Try it - Locate the line bearing "ring mcp: (872, 901)" in the material below, then reproduce it and each following line up to and including the line bearing "index pip: (1079, 973)".

Source material -
* * * * * * *

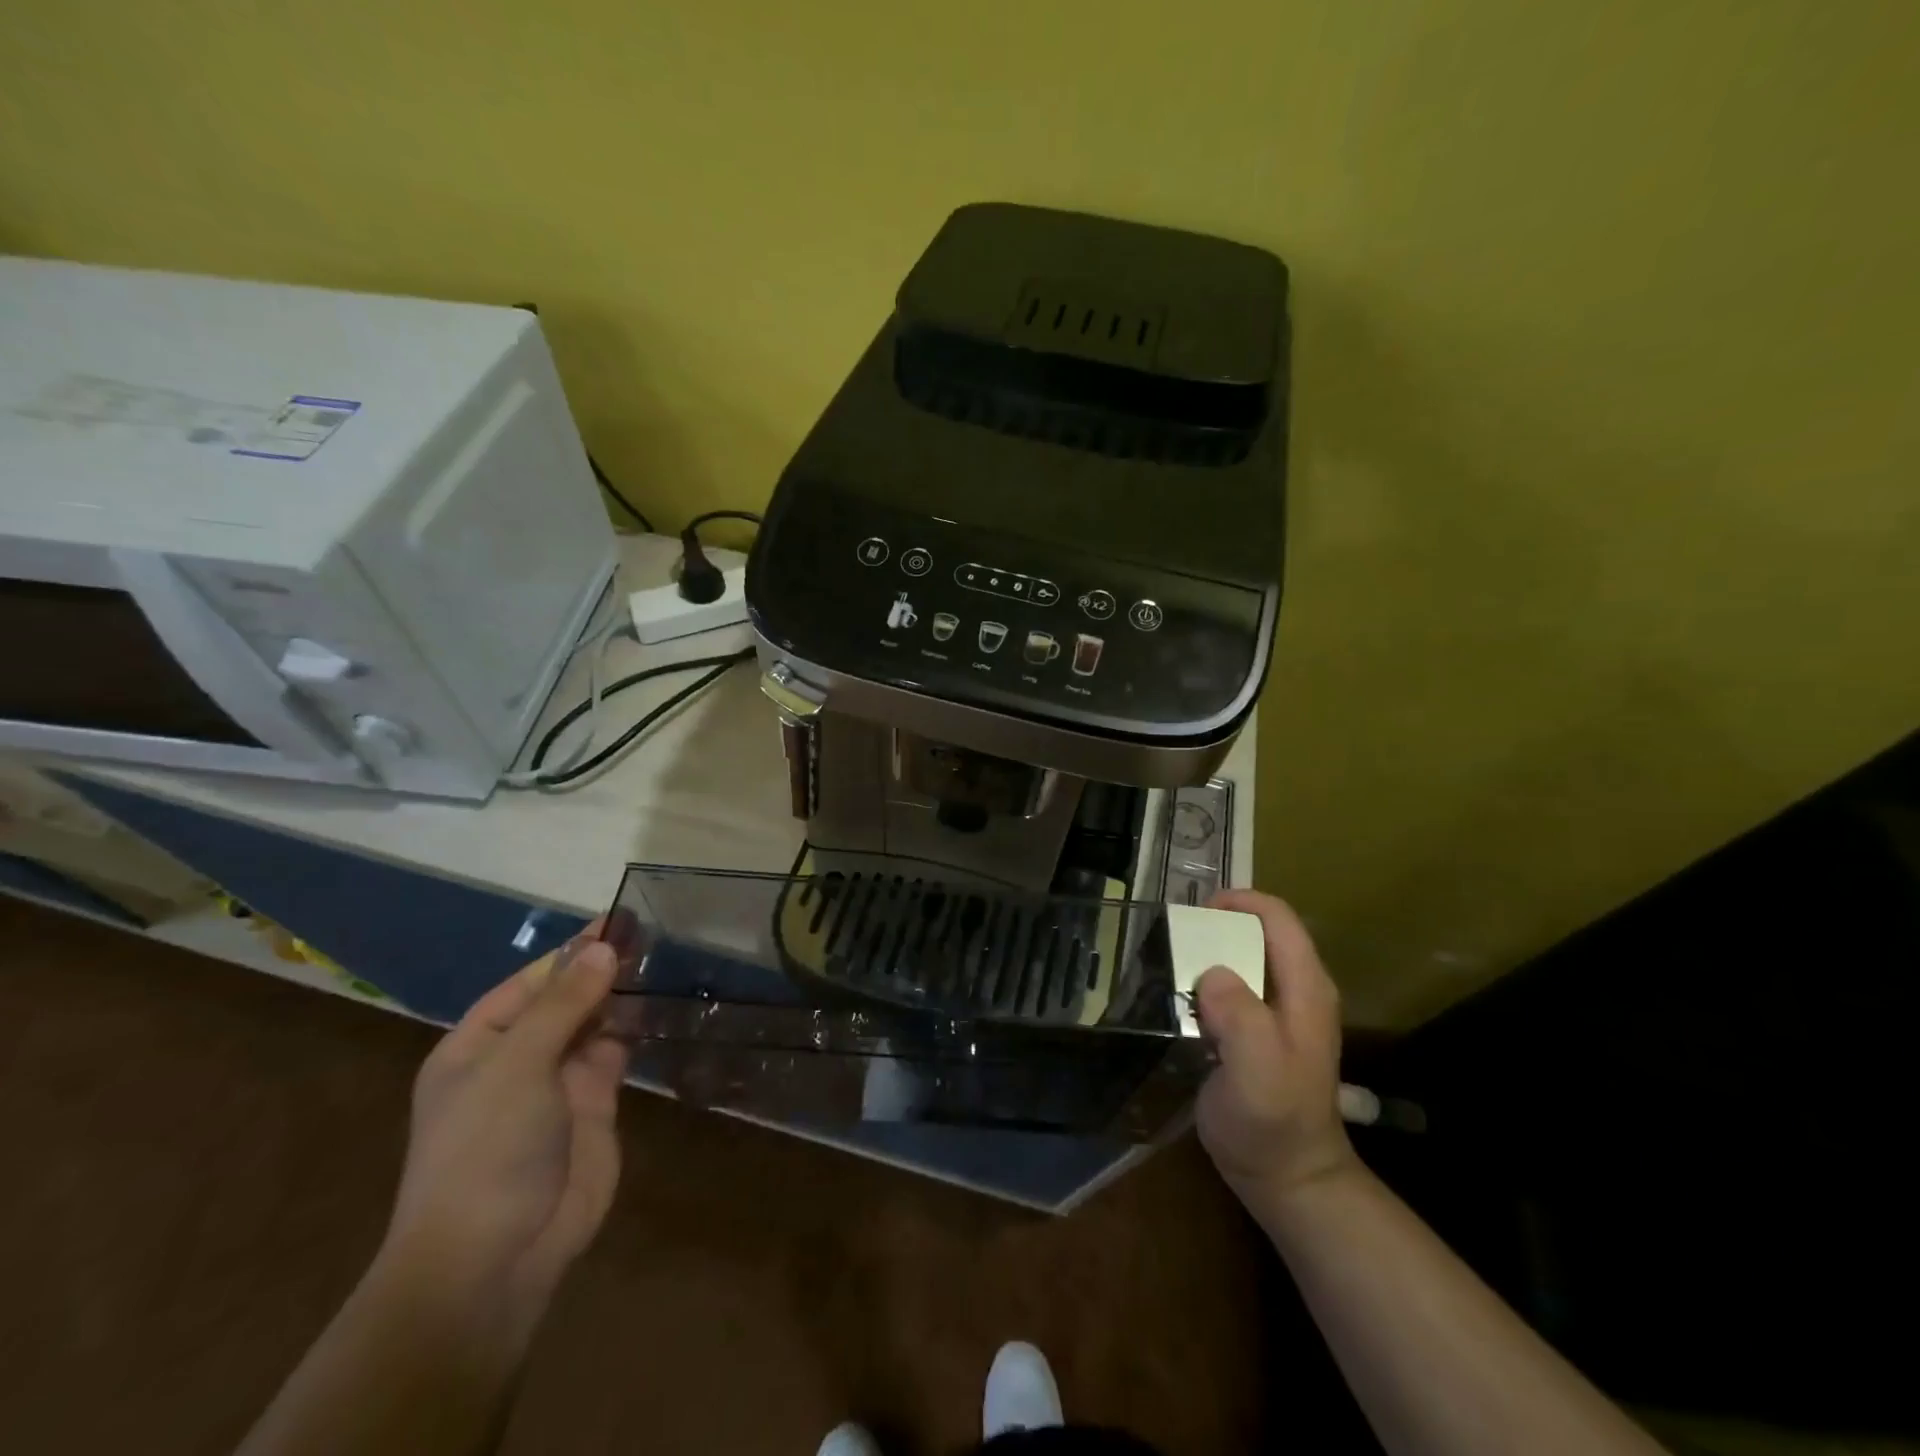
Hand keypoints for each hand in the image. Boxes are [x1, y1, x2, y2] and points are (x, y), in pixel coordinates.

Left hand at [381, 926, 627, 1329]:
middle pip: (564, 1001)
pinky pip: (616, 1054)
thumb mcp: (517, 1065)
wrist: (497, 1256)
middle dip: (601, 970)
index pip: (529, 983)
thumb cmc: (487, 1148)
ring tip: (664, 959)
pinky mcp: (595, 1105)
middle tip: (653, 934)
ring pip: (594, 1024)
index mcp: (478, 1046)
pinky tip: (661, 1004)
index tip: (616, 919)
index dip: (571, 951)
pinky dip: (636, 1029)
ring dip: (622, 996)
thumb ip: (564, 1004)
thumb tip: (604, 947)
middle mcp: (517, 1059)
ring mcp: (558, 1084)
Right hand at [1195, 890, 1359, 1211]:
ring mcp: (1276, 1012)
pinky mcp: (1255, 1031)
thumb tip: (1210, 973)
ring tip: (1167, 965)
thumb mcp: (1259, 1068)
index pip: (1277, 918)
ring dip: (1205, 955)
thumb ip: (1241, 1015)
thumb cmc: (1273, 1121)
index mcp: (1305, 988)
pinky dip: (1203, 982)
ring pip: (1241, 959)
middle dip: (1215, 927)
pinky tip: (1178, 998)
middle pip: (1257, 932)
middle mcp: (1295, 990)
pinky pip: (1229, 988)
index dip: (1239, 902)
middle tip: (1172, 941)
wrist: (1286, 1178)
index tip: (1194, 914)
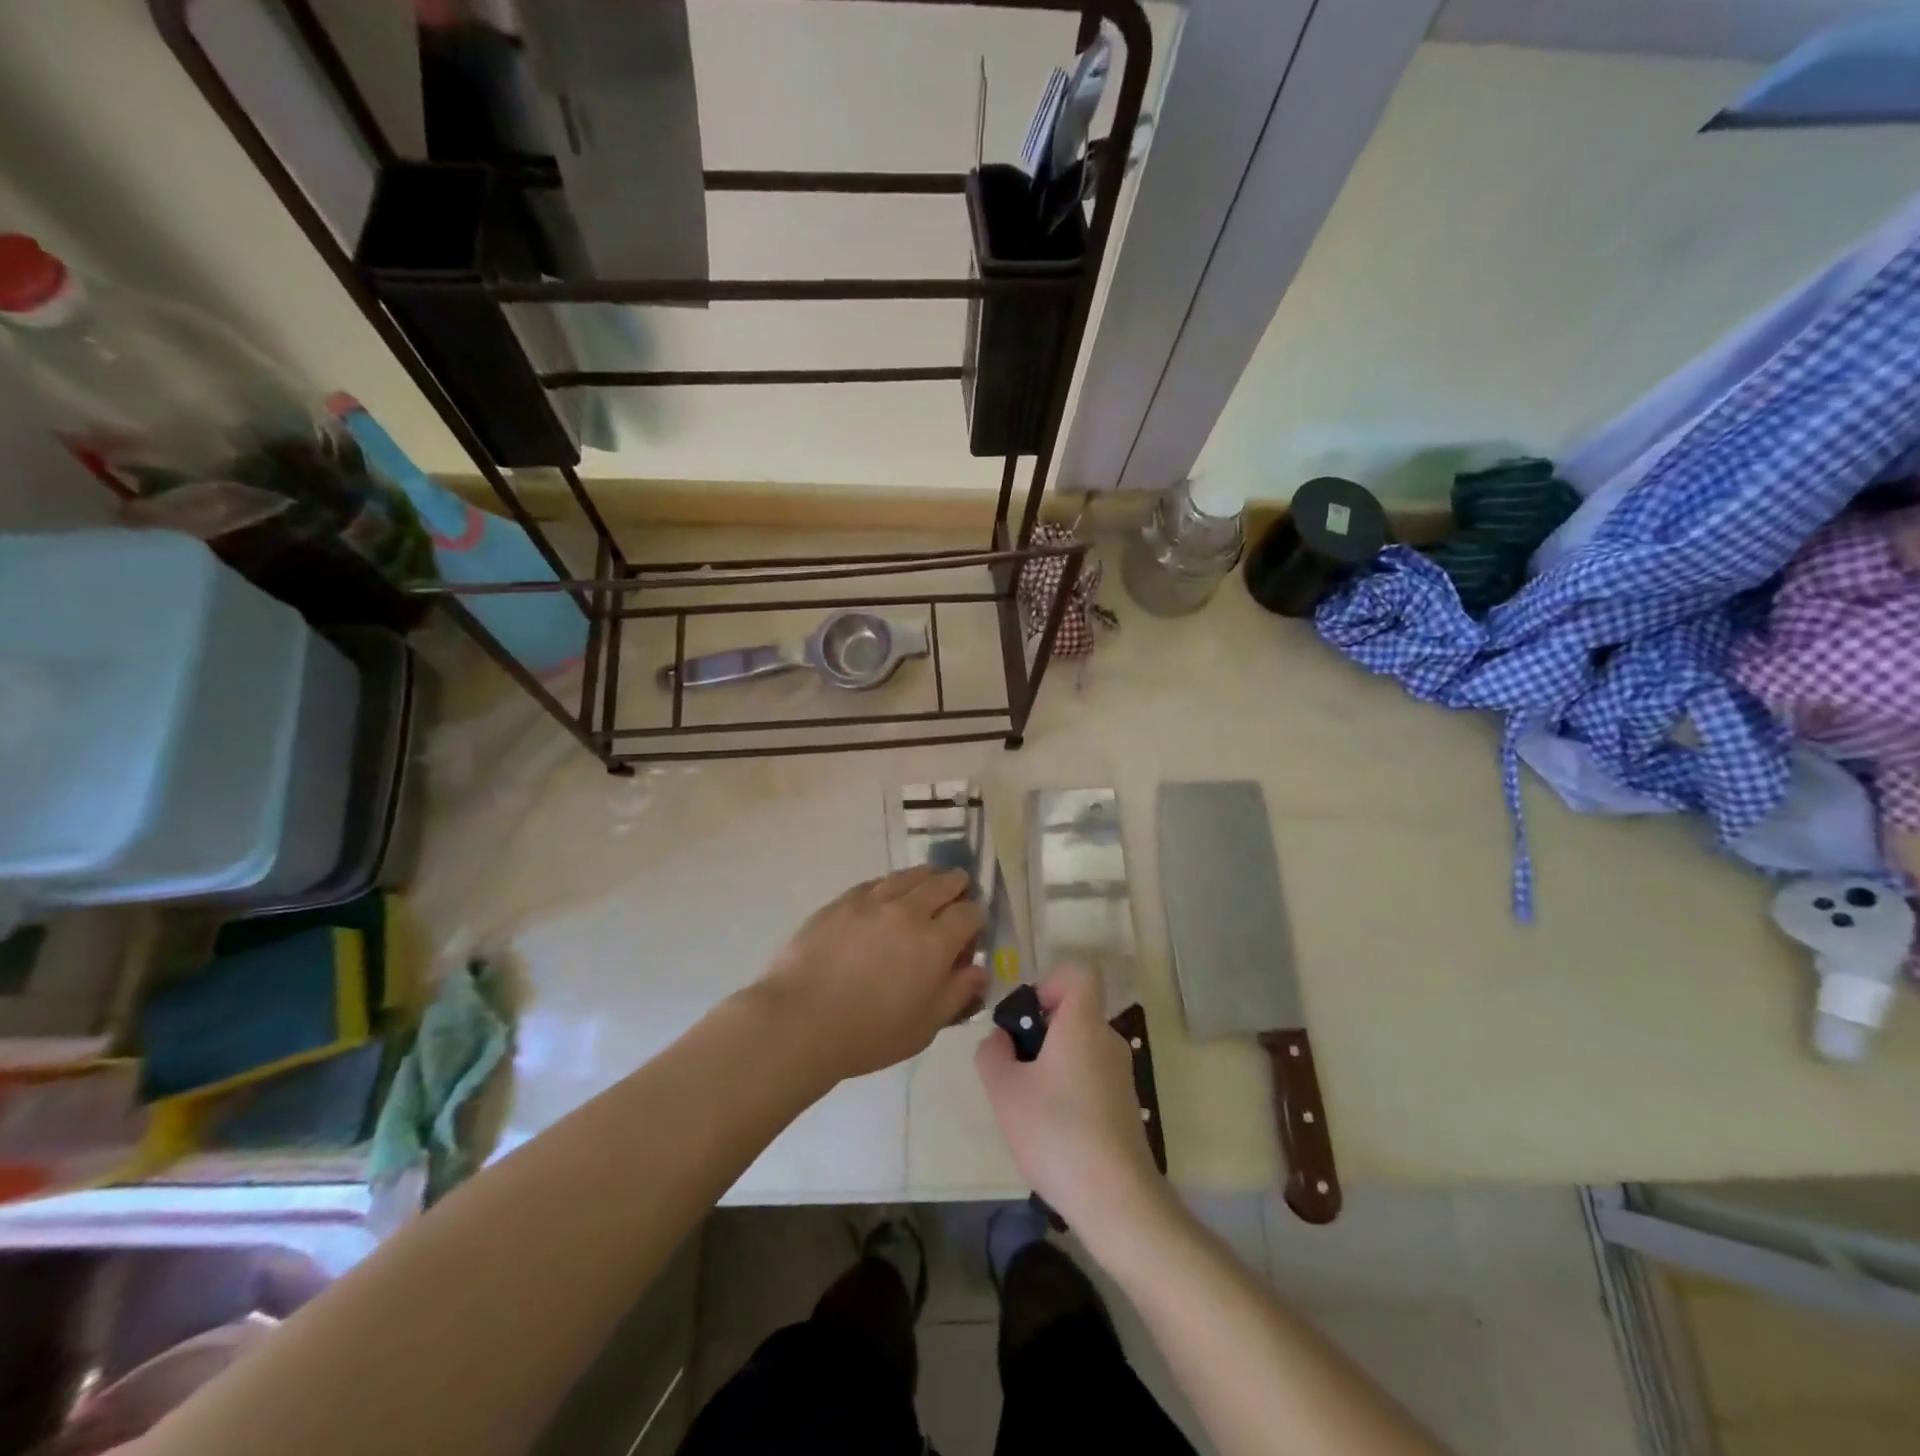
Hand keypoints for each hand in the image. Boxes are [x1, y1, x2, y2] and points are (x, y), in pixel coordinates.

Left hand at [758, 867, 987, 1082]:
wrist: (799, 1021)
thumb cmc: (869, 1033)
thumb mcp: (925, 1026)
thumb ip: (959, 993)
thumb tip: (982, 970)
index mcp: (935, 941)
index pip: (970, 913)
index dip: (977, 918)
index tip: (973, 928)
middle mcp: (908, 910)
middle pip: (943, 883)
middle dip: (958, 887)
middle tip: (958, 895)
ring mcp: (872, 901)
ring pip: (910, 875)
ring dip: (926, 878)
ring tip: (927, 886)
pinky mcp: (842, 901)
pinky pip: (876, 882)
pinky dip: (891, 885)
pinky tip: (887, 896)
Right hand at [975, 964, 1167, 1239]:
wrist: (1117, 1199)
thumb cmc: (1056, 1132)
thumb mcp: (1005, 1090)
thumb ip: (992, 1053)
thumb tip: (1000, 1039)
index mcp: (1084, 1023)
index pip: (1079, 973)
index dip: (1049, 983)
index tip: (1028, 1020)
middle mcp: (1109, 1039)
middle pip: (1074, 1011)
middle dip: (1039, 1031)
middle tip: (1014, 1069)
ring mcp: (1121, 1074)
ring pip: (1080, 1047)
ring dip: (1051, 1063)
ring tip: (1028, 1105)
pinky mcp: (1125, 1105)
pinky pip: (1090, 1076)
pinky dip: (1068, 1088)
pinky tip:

* * * * * * *

Response below -
ring mcp: (872, 901)
ring pip: (910, 875)
ring dip: (926, 878)
ring tip: (927, 886)
pinky mcp: (842, 901)
pinky pip: (876, 882)
pinky dip: (891, 885)
pinky tip: (887, 896)
Right hand at [975, 964, 1167, 1239]:
wrist: (1117, 1199)
thumb cmc: (1056, 1132)
thumb mcp: (1005, 1090)
thumb ip: (992, 1053)
thumb tip: (1000, 1039)
index mcp: (1084, 1023)
index pip: (1079, 973)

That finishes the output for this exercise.